As my aforementioned lineage is a window on the context of my humanity, awareness of my situation in the abstraction that is the universe, is mediated in a practical sense by my role as a citizen of the US during the course of my life. Here, too, I find recourse to the notion of betrayal of higher purpose. While as to myself, I merely have some question of whether that may have occurred, as to the US, it is sadly, a certainty. I have an overwhelming belief that, once the last, best hope for humanity, the US has so corrupted what once Constituted it, that it has degenerated into an autocratic, tyrannical system, rotten from the top down. Elites with no principles whatsoever pursue only power and control for their own sake. Given some familiarity with history, I cannot believe this will correct itself. Having fully betrayed its promise, the US is in the process of dissolution.
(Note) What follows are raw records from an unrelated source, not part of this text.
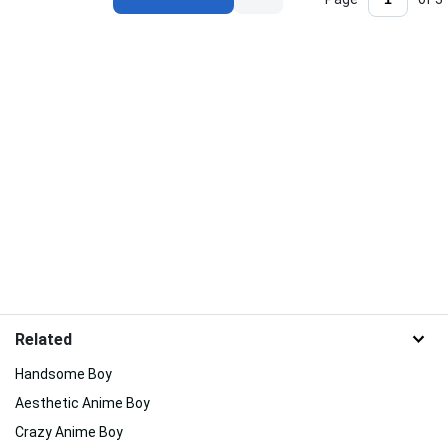
Related
Handsome Boy
Aesthetic Anime Boy
Crazy Anime Boy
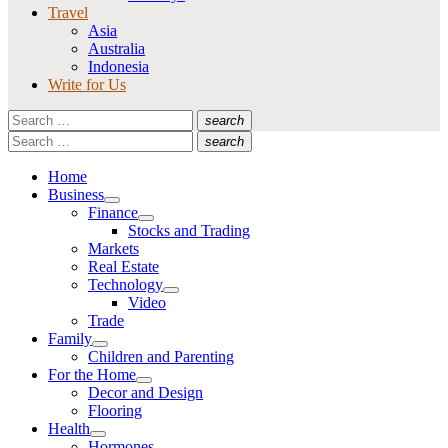
Travel
Asia
Australia
Indonesia
Write for Us
Search
search
for:
Search
Search
search
for:
Search
Home
Business
Show
Finance
sub
Show
Stocks and Trading
menu
sub
Markets
menu
Real Estate
Technology
Show
Video
sub
Trade
menu
Family
Show
Children and Parenting
sub
For the Home
menu
Show
Decor and Design
sub
Flooring
menu
Health
Show
Hormones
I hope, for the sake of my children and grandchildren that its collapse will not be too violent.
Given the inherent myopia which results from interacting with the world and the universe beyond - largely via the inter-mediation of a self-betraying, collapsing nation state in 21st century Earth then, it seems a short conceptual leap (over a very, very long time) to envisage the ultimate triumph of entropy and bleak end of everything. Prior to Nietzsche’s trumpeting the arrival of modernity, such pessimistic endings were both unknown and irrelevant. Mercifully for them, our ancestors prior to that time mostly understood that purpose, meaning and endurance were baked into God’s Universe; that their individual lives - however difficult - were part of a greater whole. Though offset by greater material insecurities back then, such spiritual certainties likely offered a certain counterbalancing comfort. It may or may not be that human self-awareness is but a way station of the universe becoming conscious, but that possibility gives me little comfort.
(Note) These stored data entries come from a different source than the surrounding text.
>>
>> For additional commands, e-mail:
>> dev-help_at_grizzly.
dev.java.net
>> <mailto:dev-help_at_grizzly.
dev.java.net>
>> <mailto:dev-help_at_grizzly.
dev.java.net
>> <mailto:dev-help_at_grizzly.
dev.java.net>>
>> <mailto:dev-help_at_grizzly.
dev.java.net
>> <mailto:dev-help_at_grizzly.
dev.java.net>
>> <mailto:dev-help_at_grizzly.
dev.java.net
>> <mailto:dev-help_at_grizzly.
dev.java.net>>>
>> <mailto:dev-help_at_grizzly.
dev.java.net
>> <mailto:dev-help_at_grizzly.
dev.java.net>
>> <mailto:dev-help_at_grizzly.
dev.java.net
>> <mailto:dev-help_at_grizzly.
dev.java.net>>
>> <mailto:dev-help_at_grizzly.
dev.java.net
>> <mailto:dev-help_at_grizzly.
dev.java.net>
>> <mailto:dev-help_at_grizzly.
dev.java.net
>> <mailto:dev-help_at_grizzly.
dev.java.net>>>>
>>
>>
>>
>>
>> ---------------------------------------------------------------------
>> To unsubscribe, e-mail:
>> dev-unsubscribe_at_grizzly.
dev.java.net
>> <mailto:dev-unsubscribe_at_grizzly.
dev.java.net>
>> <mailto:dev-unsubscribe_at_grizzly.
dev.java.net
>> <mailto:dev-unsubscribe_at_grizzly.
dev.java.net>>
I came into awareness with an ineffable longing for comfort, belonging and meaning; a modest optimism in a hopeful land of opportunity. For as long as I recall, I have had many burgeoning questions. I got some answers as to the nature of reality as I created a family and made my way in the world economically, emotionally and intellectually. I approach leaving that awareness deprived of my former optimism. This deep pessimism results from betrayal of the principles - Natural Law if you will - in pursuit of the very raw power whose exercise the Founders tried and failed to prevent. I leave heavy-hearted, with a modified set of questions and no answers to the Big Questions. I will continue to ask to the very end. There is no alternative.